Finding these vectors is actually more of a challenge than one might first imagine. This section illustrates ways of narrowing the search to a manageable number of hits, that can be identified for retrieval.

First, make sure you have a fresh blncbi window. If you have blncbi open, you can create a new window with File --> New Window. Otherwise, launch blncbi from the BIRCH launcher using Data Mining --> blncbi.

Open the query builder using Database --> Nucleotide. Let's do the simplest search first. For query term 1, the default is to search ALL FIELDS. Set the search term to 'bluescript'. Click on Run: Output to a new window to begin the search.

There are 345462 hits. In retrospect, this number shouldn't be too surprising, because the Bluescript vectors and their derivatives have been widely-used in cloning for decades.

Let's try limiting the search by changing the search field to Title, so that only those entries in which Bluescript in which 'bluescript' appears in the title will be returned.

The search indicates that there are 35,102 hits. This is an improvement by a factor of 10, but still too many hits to examine by inspection. Most of those hits are probably from clones that were made using a Bluescript vector.

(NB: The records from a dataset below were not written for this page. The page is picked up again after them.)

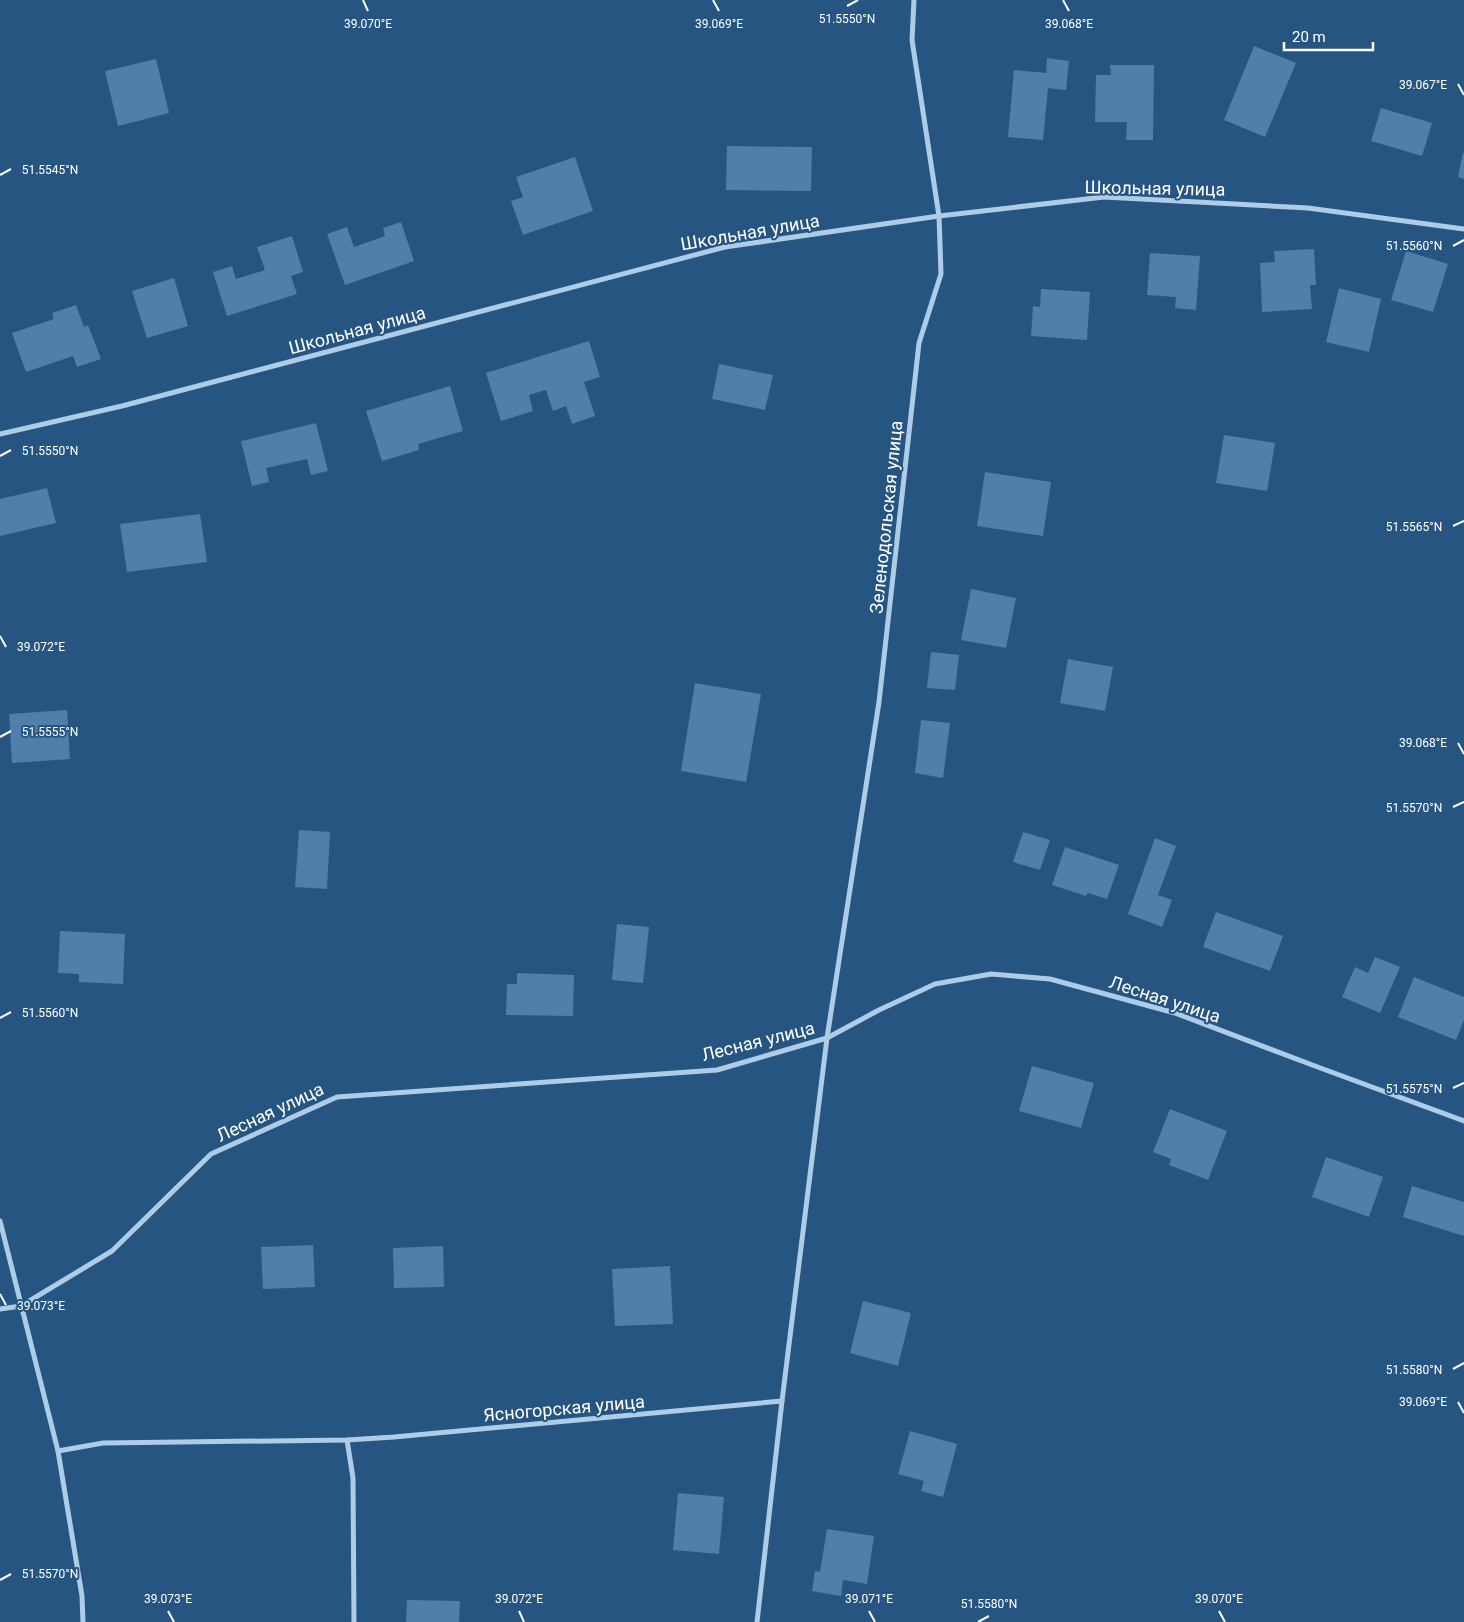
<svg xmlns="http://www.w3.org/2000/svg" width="1464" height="1622" font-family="Roboto,sans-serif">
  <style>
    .building { fill: #4f7faa }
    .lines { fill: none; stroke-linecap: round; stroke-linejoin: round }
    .street { stroke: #aecce7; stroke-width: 5 }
    .ticks { fill: none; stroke: #fff; stroke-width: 2 }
    .labels { text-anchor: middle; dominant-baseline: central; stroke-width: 4; stroke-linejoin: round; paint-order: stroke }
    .street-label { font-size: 18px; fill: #fff; stroke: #265582 }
    .ticks-label { font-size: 12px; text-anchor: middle; fill: #fff; stroke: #265582; stroke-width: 4; stroke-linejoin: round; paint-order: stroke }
  </style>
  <rect width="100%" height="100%" fill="#265582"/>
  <g class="building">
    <polygon points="1254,46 1296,63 1265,137 1224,120"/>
    <polygon points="1047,58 1069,61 1066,90 1048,88 1043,140 1008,137 1014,70 1046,73"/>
    <polygon points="156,59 169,113 118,126 105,71"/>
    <polygon points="1110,65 1154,65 1153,140 1126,140 1127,122 1095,122 1096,75 1111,75"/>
    <polygon points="1381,108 1432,123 1422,156 1371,141"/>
    <polygon points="727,146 812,147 811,191 726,190"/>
    <polygon points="1463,153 1464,153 1464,179 1458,177"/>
    <polygon points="575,157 593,211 523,235 511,201 523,197 516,177"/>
    <polygon points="401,222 414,261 345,285 327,234 347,227 354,247 385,236 383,228"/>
    <polygon points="292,236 303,272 291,276 297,294 227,316 213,272 232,266 236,279 265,270 257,247"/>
    <polygon points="1314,249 1316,285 1310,285 1312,309 1262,312 1260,263 1275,262 1274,251"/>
    <polygon points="1406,251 1448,264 1433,312 1391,300"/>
    <polygon points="1150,253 1200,256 1196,310 1175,308 1176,297 1147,295"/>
    <polygon points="174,278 188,326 147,338 132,291"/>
    <polygon points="1339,288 1381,299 1369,352 1326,342"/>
    <polygon points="1041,289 1090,292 1087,340 1031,336 1033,306 1040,307"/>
    <polygon points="76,305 84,327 88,325 101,359 77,367 73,356 26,372 12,333 54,319 52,313"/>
    <polygon points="589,341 600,377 584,382 595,416 572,424 566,406 553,411 546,390 529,395 533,411 501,421 486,373"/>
    <polygon points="719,364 773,375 765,410 712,399"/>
    <polygon points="450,386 463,431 418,444 419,450 382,461 366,411"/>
    <polygon points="316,423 328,471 311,475 307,459 266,468 269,482 252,486 241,441"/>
    <polygon points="1224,435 1275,443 1267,491 1216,483"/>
    <polygon points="985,472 1051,482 1043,536 977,526"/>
    <polygon points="47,488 56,523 0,536 0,499"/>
    <polygon points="200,514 207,562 127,572 120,524"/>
    <polygon points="971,589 1016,598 1006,648 961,640"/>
    <polygon points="931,652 959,655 955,690 927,688"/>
    <polygon points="1068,659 1113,667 1105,711 1060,703"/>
    <polygon points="695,683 761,694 746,782 681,771"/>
    <polygon points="67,710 70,759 12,763 9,714"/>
    <polygon points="921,720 950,723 943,778 915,773"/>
    <polygon points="299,830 330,832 327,889 295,887"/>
    <polygon points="1023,832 1050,840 1040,870 1013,862"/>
    <polygon points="1155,838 1176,846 1158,895 1172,900 1162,927 1128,914"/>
    <polygon points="1065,847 1119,865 1107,899 1088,893 1086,896 1052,885"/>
    <polygon points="1216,912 1283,936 1270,971 1203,947"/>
    <polygon points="617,924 649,927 643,983 612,980"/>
    <polygon points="60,931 125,934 123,984 79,982 79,974 58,973"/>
    <polygon points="1375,957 1400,967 1380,1013 1342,997 1355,967 1368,973"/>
    <polygon points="517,973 574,975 573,1016 506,1015 507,984 517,984"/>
    <polygon points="1414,977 1464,997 1464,1020 1456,1040 1398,1017"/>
    <polygon points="1032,1066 1094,1083 1081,1128 1019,1111"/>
    <polygon points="1170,1109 1227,1131 1208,1180 1169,1165 1171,1159 1153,1152"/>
    <polygon points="1326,1157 1383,1177 1369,1217 1312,1197"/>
    <polygon points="1412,1186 1464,1202 1464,1236 1403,1217"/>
    <polygon points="313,1245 315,1287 263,1289 261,1247"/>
    <polygon points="443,1246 444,1287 394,1288 393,1248"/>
    <polygon points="670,1266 673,1324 615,1326 612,1269"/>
    <polygon points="863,1301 911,1313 898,1366 850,1353"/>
    <polygon points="910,1431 957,1444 943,1497 921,1491 924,1481 898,1474"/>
    <polygon points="678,1493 724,1497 719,1554 673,1550"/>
    <polygon points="827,1529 874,1536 867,1584 843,1580 841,1596 812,1591 815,1571 820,1572"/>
    <polygon points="407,1600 460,1601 459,1622 406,1622"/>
  </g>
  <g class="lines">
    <g class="street">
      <polyline points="0,434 122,406 725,247 939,216 1104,197 1308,208 1464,229"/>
      <polyline points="0,1221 58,1451 82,1596 83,1622"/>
      <polyline points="0,1309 21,1306 112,1251 211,1154 337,1097 717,1070 827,1038 879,1010 935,984 991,974 1050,979 1175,1013 1315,1066 1464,1121"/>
      <polyline points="347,1440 353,1478 354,1622"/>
      <polyline points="58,1451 103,1443 347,1440 394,1437 782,1401"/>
      <polyline points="757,1622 782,1401 827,1038 879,702 919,343 941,274 939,216 912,40 914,0"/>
    </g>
  </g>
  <path class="ticks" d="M363 0 368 11M713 0 719 11M1063 0 1069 11M847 6 858 0M1458 84 1464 95M0 175 11 169M1453 246 1464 240M0 456 11 450M1453 526 1464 521M0 636 6 647M0 737 11 731M1458 743 1464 754M1453 807 1464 802M0 1018 11 1012M1453 1088 1464 1083M0 1294 6 1305M1453 1369 1464 1363M1458 1402 1464 1413M0 1580 11 1574M168 1611 174 1622M519 1611 524 1622M869 1611 875 1622M1219 1611 1225 1622M978 1622 989 1616"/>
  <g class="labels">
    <g class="street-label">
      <text transform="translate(1155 188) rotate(1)">Школьная улица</text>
      <text transform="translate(750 232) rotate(-10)">Школьная улица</text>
      <text transform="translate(357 330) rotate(-15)">Школьная улица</text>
      <text transform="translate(886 517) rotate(-84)">Зеленодольская улица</text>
      <text transform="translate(1165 999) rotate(18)">Лесная улица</text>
      <text transform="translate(758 1041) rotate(-14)">Лесная улица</text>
      <text transform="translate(270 1112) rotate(-25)">Лесная улица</text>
      <text transform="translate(564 1408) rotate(-5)">Ясногорская улица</text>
    </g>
  </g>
  <g class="ticks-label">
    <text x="847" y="23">51.5550°N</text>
    <text x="368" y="28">39.070°E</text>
    <text x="719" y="28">39.069°E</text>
    <text x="1069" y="28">39.068°E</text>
    <text x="1423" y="89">39.067°E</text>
    <text x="50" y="174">51.5545°N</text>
    <text x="1414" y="250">51.5560°N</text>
    <text x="50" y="455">51.5550°N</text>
    <text x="1414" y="531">51.5565°N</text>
    <text x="41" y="651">39.072°E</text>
    <text x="50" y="736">51.5555°N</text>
    <text x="1423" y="747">39.068°E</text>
    <text x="1414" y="812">51.5570°N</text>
    <text x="50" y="1017">51.5560°N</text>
    <text x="1414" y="1093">51.5575°N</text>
    <text x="41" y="1310">39.073°E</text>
    <text x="1414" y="1374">51.5580°N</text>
    <text x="1423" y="1406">39.069°E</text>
    <text x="50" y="1578">51.5570°N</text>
    <text x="168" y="1603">39.073°E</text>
    <text x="519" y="1603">39.072°E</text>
    <text x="869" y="1603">39.071°E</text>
    <text x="1219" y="1603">39.070°E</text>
    <text x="989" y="1608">51.5580°N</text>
  </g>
  <path d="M1284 42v8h89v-8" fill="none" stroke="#ffffff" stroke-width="2.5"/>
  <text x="1292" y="42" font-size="15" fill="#ffffff" stroke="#265582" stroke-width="4" paint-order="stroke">20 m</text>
</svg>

The Bluescript-related vectors are probably a very small percentage of those hits.That means that we can eliminate most clones by limiting the search to the GenBank Synthetic division, which only has synthetic sequences. We join the two search terms by choosing 'AND', and rerun the search.

Well that was disappointing.

This example illustrates that searches of the NCBI databases can be counterintuitive. I have no idea why the actual vectors themselves weren't found, because as we'll see later, they are in fact in the Synthetic division. (Repeating the search using variants such as "Bluescript" and "SYN" gives the same result).

Looking again at bluescript.pdf, we see that the term 'phagemid' is prominent in the title. Let's us this as the search term instead of 'bluescript'. Also, turn off AND and remove 'syn' from query term 2, because that term caused us to miss bluescript previously.

Okay, 656 hits are a manageable number to scan by inspection. We didn't get the actual hits because by default blncbi will only show hits if there are 500 or fewer.

To see the hits go to back to the Nucleotide query and open the Limits tab.

Change "Do not retrieve if number exceeds" to something larger than 656 eg. 700.

Repeat the search.

The result is shown at right.

As a quick way to see if the Bluescript vectors are in the list, you could try sorting the output by sequence length. Choose Edit --> BLSORT and set the 1st sort key to column 4 (shown as D in BioLegato).

If you remembered that Bluescript was just a bit under 3kb in length, you could try scrolling through the sorted output to the correct size range, as shown in column D.

Success!

Select all four by holding down the CTRL key and clicking on each Accession number.

Retrieve these entries using Database --> SEQFETCH.

Select the four sequences in bldna, and choose File --> View sequences, with the output format set to GenBank. A quick look at the LOCUS lines of the four sequences in this file will verify that these sequences are indeed in the Synthetic (SYN) division.

To save all sequences to a single file, choose File --> Save ALL as.

Set the File Name to bluescript.gen, and make sure Files of Type is set to GenBank. Save the file.